• **WHAT IS REQUIRED**
From the records below, print exactly the lines starting at the one containing "dish towel: present" and ending at the one containing "spoon rest: none [654,414,699,435]", ends included, and nothing else.

• **SUPPLIED INFORMATION**
++++++++++

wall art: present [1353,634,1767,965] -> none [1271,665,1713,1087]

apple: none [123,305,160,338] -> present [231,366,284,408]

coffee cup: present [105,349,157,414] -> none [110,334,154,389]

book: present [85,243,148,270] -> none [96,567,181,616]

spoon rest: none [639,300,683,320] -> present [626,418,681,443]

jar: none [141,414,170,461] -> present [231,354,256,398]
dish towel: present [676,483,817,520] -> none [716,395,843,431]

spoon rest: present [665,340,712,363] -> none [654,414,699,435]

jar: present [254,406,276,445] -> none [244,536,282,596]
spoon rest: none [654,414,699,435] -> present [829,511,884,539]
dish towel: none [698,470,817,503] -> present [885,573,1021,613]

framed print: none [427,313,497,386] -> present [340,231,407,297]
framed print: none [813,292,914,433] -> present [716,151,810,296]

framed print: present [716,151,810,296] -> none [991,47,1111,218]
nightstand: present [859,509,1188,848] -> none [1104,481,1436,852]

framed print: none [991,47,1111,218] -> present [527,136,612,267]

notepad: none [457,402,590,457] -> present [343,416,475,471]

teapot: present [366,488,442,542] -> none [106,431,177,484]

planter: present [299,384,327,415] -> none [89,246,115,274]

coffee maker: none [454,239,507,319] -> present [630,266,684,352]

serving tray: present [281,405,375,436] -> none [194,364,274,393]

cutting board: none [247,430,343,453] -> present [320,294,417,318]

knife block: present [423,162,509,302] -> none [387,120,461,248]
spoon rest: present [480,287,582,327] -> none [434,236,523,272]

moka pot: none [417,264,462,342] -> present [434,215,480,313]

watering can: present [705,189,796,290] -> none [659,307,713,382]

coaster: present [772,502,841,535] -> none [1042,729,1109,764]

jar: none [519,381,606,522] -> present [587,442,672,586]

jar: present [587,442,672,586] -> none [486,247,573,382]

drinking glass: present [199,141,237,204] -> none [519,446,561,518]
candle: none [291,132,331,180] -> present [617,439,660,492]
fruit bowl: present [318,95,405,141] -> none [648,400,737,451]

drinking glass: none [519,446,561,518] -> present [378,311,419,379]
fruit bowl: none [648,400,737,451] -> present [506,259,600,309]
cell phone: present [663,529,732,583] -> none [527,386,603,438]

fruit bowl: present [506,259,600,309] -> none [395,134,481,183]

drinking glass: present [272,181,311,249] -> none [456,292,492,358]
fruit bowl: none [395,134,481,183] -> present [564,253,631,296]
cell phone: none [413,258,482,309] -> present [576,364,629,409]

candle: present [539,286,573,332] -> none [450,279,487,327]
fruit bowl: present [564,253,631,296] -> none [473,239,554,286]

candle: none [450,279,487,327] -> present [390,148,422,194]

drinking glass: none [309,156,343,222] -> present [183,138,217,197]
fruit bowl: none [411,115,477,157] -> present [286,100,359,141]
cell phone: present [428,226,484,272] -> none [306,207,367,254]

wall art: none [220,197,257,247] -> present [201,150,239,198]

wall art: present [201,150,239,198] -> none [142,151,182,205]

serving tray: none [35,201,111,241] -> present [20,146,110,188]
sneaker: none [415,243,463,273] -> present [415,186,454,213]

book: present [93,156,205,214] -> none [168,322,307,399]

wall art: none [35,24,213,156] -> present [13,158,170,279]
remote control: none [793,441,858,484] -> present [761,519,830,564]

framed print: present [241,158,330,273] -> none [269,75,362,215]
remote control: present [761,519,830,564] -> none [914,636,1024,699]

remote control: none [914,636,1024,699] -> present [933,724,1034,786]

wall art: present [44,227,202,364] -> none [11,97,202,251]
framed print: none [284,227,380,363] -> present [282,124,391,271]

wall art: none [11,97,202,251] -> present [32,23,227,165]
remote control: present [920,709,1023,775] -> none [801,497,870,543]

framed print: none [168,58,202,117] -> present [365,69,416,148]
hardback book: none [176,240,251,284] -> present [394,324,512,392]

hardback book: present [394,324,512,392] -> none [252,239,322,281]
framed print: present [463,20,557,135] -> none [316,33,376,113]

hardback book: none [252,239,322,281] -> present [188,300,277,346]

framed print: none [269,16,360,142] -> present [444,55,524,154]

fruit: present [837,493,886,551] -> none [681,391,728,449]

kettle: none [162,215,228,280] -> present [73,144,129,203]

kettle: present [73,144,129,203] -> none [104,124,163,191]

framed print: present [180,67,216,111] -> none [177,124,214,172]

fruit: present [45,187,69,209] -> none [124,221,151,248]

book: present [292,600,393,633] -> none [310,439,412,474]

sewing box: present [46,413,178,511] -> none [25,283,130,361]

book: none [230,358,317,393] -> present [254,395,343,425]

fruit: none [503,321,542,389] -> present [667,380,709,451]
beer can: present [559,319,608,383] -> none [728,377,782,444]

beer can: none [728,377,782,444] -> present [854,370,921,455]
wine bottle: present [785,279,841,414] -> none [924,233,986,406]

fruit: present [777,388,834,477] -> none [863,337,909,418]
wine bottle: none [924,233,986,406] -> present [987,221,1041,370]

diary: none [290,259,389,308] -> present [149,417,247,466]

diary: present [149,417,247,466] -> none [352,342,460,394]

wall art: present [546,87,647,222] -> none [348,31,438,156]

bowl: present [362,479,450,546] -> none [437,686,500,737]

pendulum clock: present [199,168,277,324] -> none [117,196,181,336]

++++++++++

• **ANSWER TO THIS EXERCISE**
dish towel: present [676,483,817,520] -> none [716,395,843,431]

spoon rest: present [665,340,712,363] -> none [654,414,699,435]

jar: present [254,406,276,445] -> none [244,536,282,596]
spoon rest: none [654,414,699,435] -> present [829,511,884,539]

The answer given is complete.